Could you pull every line of text from the rows below, copying each one word for word and leaving out the pictures?

===============

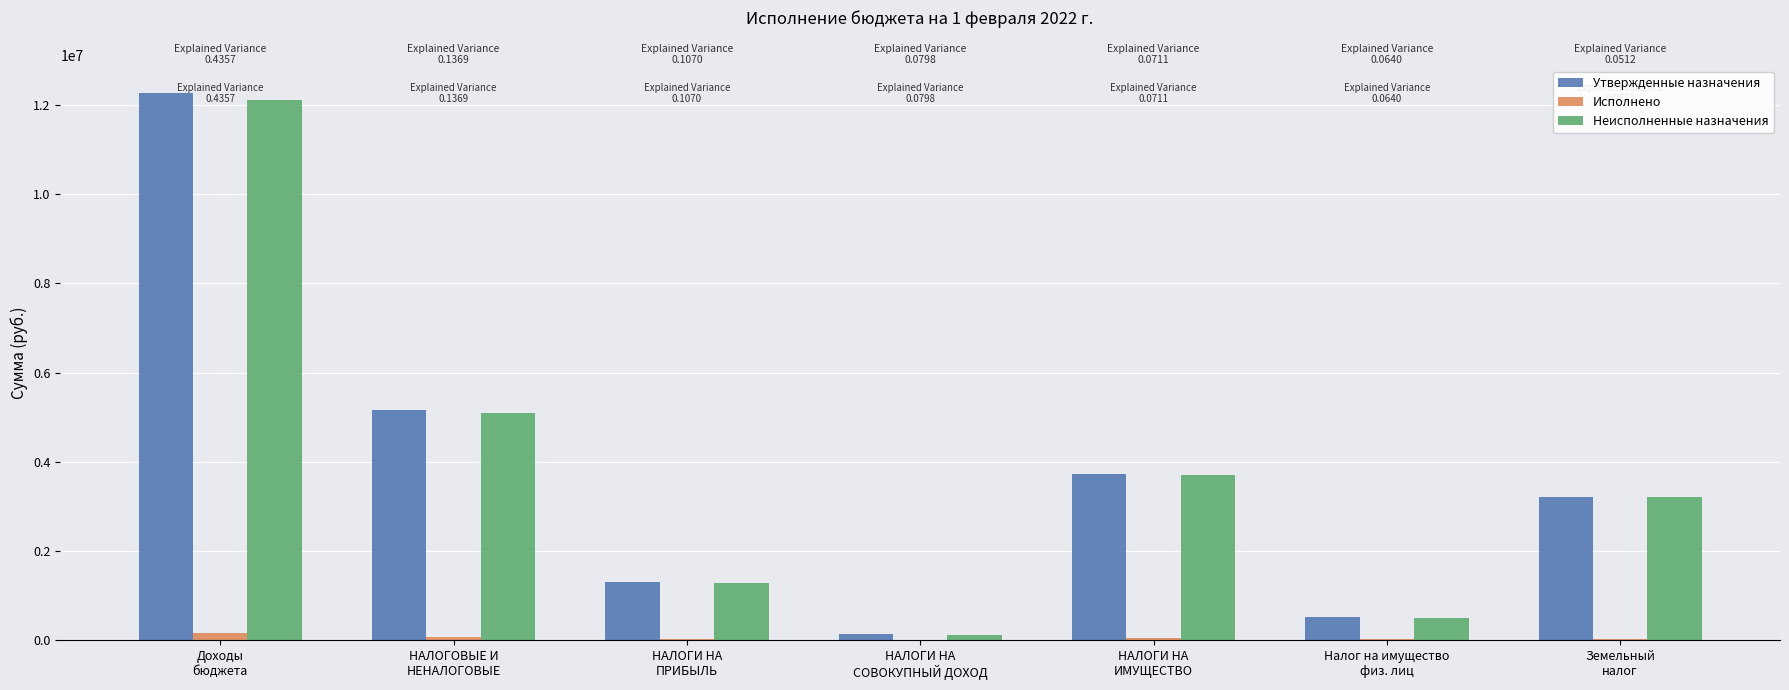

The value of Неисполненные назначения at Доходы
бюджета is 4843842.4. True or false?

False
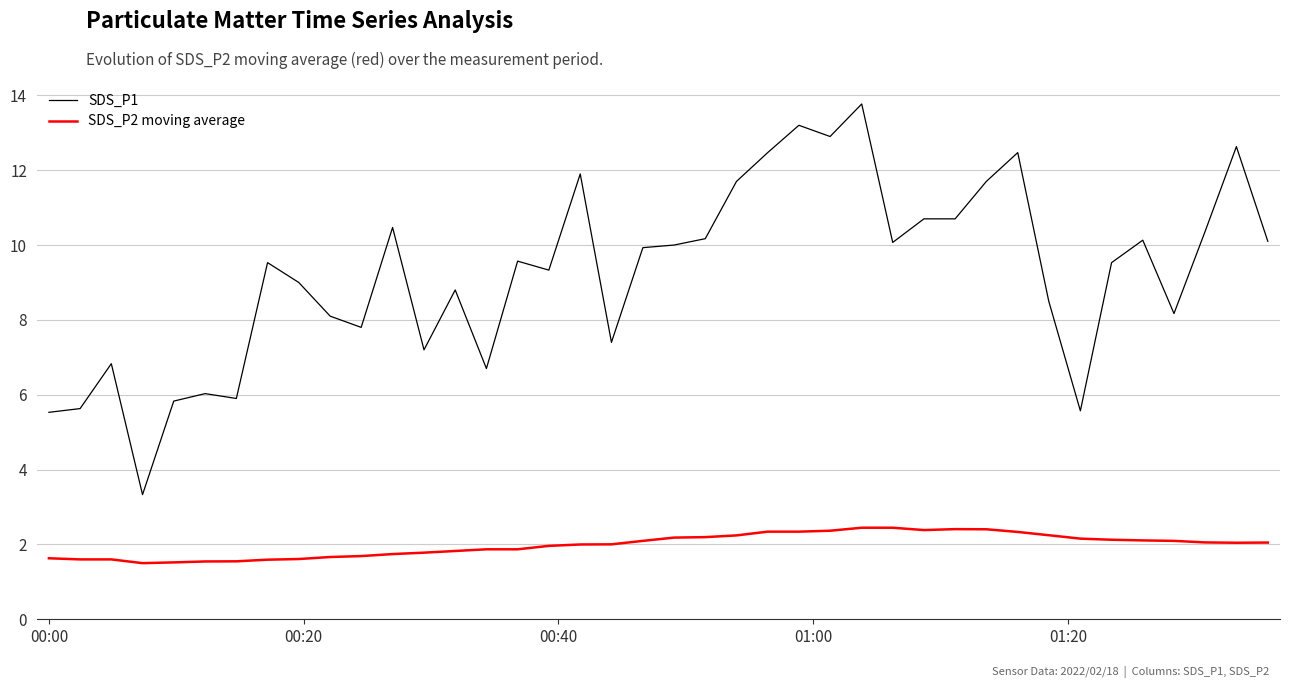

Which series has the largest range (max minus min)?

SDS_P1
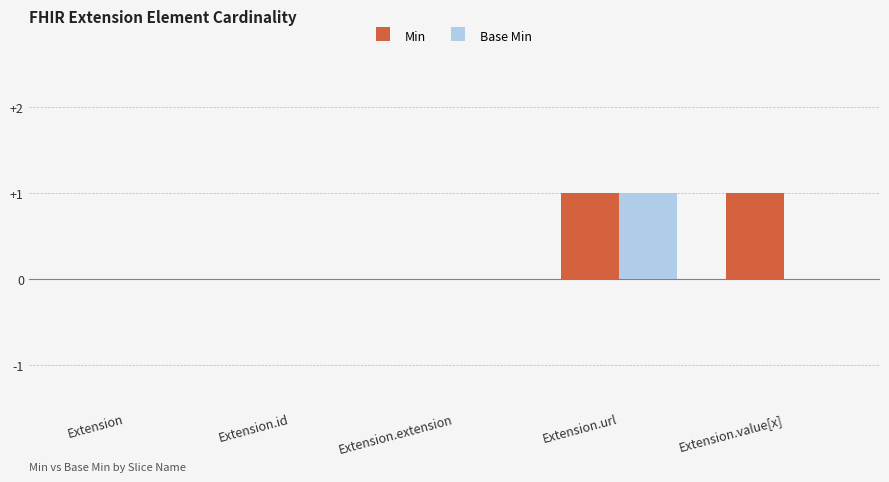

Which series changed the most between Extension.extension and Extension.value[x]?

Min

===============

__Answer__:
The value of Неисполненные назначения at Доходы
бюджета is 4843842.4. True or false?

False

Which series has the largest range (max minus min)?

SDS_P1

Which series changed the most between Extension.extension and Extension.value[x]?

Min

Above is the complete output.